Nous sommes repartis vers 22h00. L’heure à laquelle les CRS avaient attaqué le jour précédent. Nous ne faisons pas partis des plus courageux, il faut bien l’admettre. Nous avons remonté toute la rue en sens inverse, et nous avons encore croisé beaucoup de monde qui se dirigeait vers le centre en chantant, en faisant du bruit.

Sur notre retour en Taxi, près de deux voitures sur trois ont leurs feux de détresses allumés, et klaxonnent abondamment. A certains carrefours, des groupes de gens (des familles et des personnes âgées en majorité) sont regroupés et tapent sur des casseroles , chantent, font du bruit. Ceux qui ne sont pas sortis de chez eux font clignoter leur lumière d’appartement. Tout le monde participe avec ses moyens.

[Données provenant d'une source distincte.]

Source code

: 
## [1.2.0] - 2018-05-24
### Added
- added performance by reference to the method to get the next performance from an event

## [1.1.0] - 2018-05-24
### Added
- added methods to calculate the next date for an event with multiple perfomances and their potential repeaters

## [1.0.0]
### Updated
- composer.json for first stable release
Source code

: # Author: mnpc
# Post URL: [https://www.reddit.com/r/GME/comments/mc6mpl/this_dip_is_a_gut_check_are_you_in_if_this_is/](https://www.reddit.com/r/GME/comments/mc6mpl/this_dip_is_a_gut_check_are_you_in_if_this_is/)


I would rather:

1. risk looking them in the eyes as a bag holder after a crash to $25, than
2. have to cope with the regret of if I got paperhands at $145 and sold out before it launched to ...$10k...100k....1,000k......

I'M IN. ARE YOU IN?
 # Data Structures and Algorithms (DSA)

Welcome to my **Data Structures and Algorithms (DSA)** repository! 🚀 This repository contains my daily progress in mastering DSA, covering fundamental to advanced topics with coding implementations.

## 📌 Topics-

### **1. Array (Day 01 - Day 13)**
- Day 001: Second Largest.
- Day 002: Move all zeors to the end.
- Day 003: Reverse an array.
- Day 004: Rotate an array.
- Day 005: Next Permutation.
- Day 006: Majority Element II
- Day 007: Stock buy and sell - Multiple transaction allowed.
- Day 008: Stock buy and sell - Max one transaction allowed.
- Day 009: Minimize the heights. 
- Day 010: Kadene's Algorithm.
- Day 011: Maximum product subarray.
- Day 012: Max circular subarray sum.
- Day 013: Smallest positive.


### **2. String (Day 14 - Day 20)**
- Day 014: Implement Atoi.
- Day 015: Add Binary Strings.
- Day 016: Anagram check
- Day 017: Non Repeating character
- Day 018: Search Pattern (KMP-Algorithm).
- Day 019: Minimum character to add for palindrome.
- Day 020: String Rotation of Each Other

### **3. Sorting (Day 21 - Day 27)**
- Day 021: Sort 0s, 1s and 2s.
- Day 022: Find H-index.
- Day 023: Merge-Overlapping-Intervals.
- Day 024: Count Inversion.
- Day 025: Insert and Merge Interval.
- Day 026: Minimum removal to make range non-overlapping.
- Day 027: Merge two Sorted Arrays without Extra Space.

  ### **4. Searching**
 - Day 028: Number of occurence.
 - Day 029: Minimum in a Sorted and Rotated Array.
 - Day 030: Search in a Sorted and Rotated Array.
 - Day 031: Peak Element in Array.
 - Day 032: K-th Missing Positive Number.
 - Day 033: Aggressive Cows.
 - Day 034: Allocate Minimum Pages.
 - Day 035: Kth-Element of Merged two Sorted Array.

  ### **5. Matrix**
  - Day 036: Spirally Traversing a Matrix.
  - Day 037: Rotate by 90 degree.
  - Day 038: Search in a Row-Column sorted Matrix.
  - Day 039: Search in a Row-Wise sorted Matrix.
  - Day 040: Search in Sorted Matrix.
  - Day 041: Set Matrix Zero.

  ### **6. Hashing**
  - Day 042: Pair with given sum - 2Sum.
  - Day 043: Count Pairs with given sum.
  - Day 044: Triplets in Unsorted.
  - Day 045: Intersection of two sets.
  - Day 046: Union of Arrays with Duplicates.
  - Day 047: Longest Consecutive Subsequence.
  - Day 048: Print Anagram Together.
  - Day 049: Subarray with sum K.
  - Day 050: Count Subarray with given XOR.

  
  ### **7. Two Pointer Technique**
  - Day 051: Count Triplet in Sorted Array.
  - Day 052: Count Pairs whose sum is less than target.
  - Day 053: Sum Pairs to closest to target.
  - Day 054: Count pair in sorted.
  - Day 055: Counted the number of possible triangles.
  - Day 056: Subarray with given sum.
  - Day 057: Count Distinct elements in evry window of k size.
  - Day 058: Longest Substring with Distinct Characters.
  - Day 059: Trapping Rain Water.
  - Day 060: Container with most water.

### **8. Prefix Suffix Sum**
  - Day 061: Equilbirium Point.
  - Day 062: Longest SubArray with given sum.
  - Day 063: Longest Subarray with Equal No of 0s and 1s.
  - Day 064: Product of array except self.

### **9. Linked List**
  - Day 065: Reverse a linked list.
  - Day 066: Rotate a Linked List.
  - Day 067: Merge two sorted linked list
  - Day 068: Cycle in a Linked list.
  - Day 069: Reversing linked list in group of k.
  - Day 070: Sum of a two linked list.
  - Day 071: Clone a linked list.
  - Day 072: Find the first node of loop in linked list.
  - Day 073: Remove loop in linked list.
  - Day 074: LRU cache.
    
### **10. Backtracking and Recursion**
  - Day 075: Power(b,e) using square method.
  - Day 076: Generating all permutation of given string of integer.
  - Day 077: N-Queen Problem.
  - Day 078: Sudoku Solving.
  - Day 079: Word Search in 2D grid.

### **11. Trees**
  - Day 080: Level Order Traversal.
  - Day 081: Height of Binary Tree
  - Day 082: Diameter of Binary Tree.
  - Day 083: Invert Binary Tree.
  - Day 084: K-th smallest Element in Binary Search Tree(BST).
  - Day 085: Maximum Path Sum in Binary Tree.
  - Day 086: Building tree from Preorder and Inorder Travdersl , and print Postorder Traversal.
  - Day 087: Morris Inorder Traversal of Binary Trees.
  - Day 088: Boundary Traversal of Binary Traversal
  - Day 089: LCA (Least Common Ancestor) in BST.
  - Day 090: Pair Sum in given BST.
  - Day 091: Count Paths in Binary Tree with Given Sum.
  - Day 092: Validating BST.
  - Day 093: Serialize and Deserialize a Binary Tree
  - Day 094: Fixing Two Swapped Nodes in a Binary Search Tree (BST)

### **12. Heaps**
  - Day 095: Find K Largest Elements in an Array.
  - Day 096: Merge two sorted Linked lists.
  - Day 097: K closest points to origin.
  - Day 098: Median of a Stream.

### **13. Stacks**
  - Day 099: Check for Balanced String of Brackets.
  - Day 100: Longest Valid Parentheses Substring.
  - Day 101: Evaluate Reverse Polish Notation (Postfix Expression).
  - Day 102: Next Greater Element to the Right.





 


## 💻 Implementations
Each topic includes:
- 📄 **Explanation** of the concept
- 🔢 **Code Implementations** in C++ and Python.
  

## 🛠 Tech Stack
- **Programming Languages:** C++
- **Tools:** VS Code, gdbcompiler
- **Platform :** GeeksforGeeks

Je ne sais pas trop ce que disent les médias étrangers sur le sujet. Je sais déjà ce que ne disent pas les médias turc. Ce que moi j’en ai vu c’est une protestation quasi-unanime, pacifiste et solidaire. Tous les âges, toutes les classes sociales, toutes les idéologies, tout le monde est la, tous pour la même raison, tous avec la même motivation.

Les turcs protestent pour leur pays, pour leur liberté et pour la démocratie. C’est une manifestation criante de sincérité et de passion. J’en suis ébahi, admiratif, stupéfait. Les superlatifs me manquent.

Ils aiment leur pays, et ça se voit.